◆ EXCERPTED PASSAGE:
Pride and coveting destroys. Humility restores.

by K.W. Leslie, 08 August 2017

James 4.1-10.

At the end of chapter 3 of his letter, James was making the point zeal and argumentativeness don’t come from God.

James 3.14-18 KWL
14 If you have bitter zeal and populism in your minds, don’t downplay and lie about the truth:
15 This “wisdom” doesn’t come down from above—but from nature, the mind, or demons.
16 Where there’s zeal and argumentativeness, there’s chaos and petty plans.
17 Wisdom from above, first of all, is religious. Then peaceful.
Reasonable. Convincing. Full of mercy and good fruit. Not judgmental. Not hypocrisy.
18 Righteous fruit is sown by peace, and harvests peace.

Just because Christians split this teaching into separate chapters, doesn’t mean James was done with his idea. That’s the context for the next 10 verses. Righteous fruit is sown by peace… and wars and battles don’t come from the same place. They don’t come from above.

James 4.1-4 KWL
1 Where do the wars and battles all of you have, come from? Not there!
They come out of your hedonism, the “field experience” of your limbs.

◆ DIRECTIONS:
- a) Answer these about the commentary on James:
(i) On what date was it posted?
(ii) In James 3.16, what is found where there's zeal and argumentativeness?
(iii) In James 4.1, what do the wars and battles come out of?
- b) Repeat the commentary on James between "Pride and coveting" and "mind, or demons.", inclusive.
- c) Carry on the commentary on James from its last line.

◆ SOURCE MATERIAL:
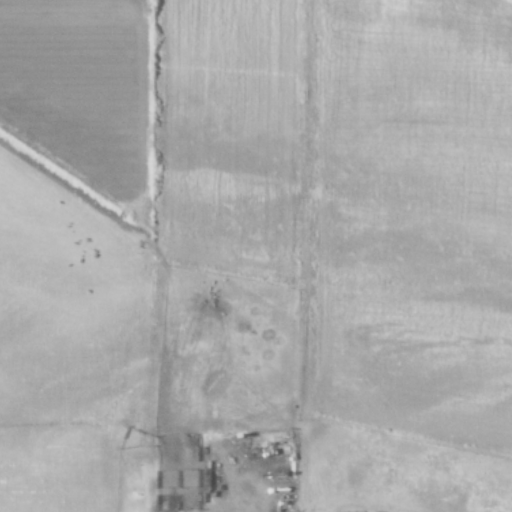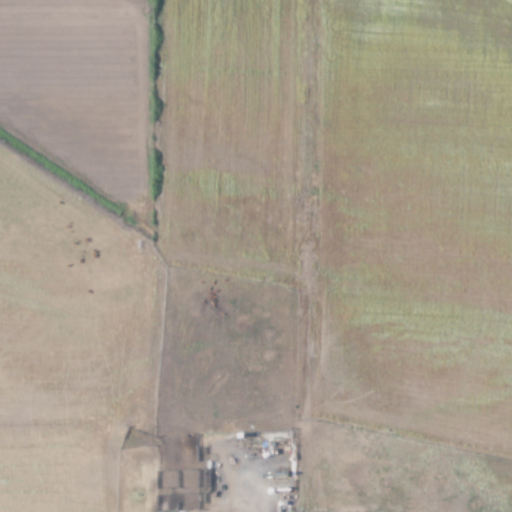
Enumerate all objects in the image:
crop: (333, 239)
crop: (69, 251)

◆ RESULTS OF THE EXERCISE:
- a)
(i) 08 August 2017
(ii) Chaos and petty plans
(iii) Hedonism, the "field experience" of your limbs

- b)
Pride and coveting destroys. Humility restores.

by K.W. Leslie, 08 August 2017

James 4.1-10.

At the end of chapter 3 of his letter, James was making the point zeal and argumentativeness don’t come from God.

James 3.14-18 KWL
14 If you have bitter zeal and populism in your minds, don’t downplay and lie about the truth:
15 This “wisdom” doesn’t come down from above—but from nature, the mind, or demons.

- c)
2 You all covet, and don’t have. You murder, act in zeal, yet you’re powerless to achieve it.
You fight and wage war, yet don’t have—because you don’t ask.
3 You ask, yet don’t receive because you ask for evil!
—so you might spend it on your hedonism.
4 Adultresses! Haven’t you known friendship with the world is enmity with God?
So whoever wants to be a friend of the world, is rendered God’s foe.

As leader of the Jerusalem Christians, James naturally had to deal with all their fights and spats. No doubt some of ’em escalated into violent physical confrontations, ’cause “eye for eye” and all that. With his experience, James knew precisely what sparked the bulk of these fights: People wanted their own way. They hadn’t submitted to God. (They sure wouldn’t submit to one another.) They had their own ideas how things should be, who should answer to whom, and what God “owes” us.

Even Christians who should know better, try to get away with this. Years ago my pastor bought a luxury car, and spent the bulk of a sermon trying to explain God permitted him this extravagance. It was a pretty pathetic defense. It was little better than what we hear in Prosperity Gospel churches—how God wants his kids to have the best of everything, so what’s wrong with a little mammonism? Years later the pastor gave his car away; that defended his purchase far better than his sermon ever did.

But my point, and James’s, is that our idonón/“hedonism” (KJV “lusts”) are our real motives for our behavior. Not wisdom from above. Jm 3.15-17 ’Tain’t from above; more like below.

Fighting to get ahead.

Look at James’s list of bad behaviors. All of ’em have to do with what our society calls success. They’re the typical things people do to get ahead.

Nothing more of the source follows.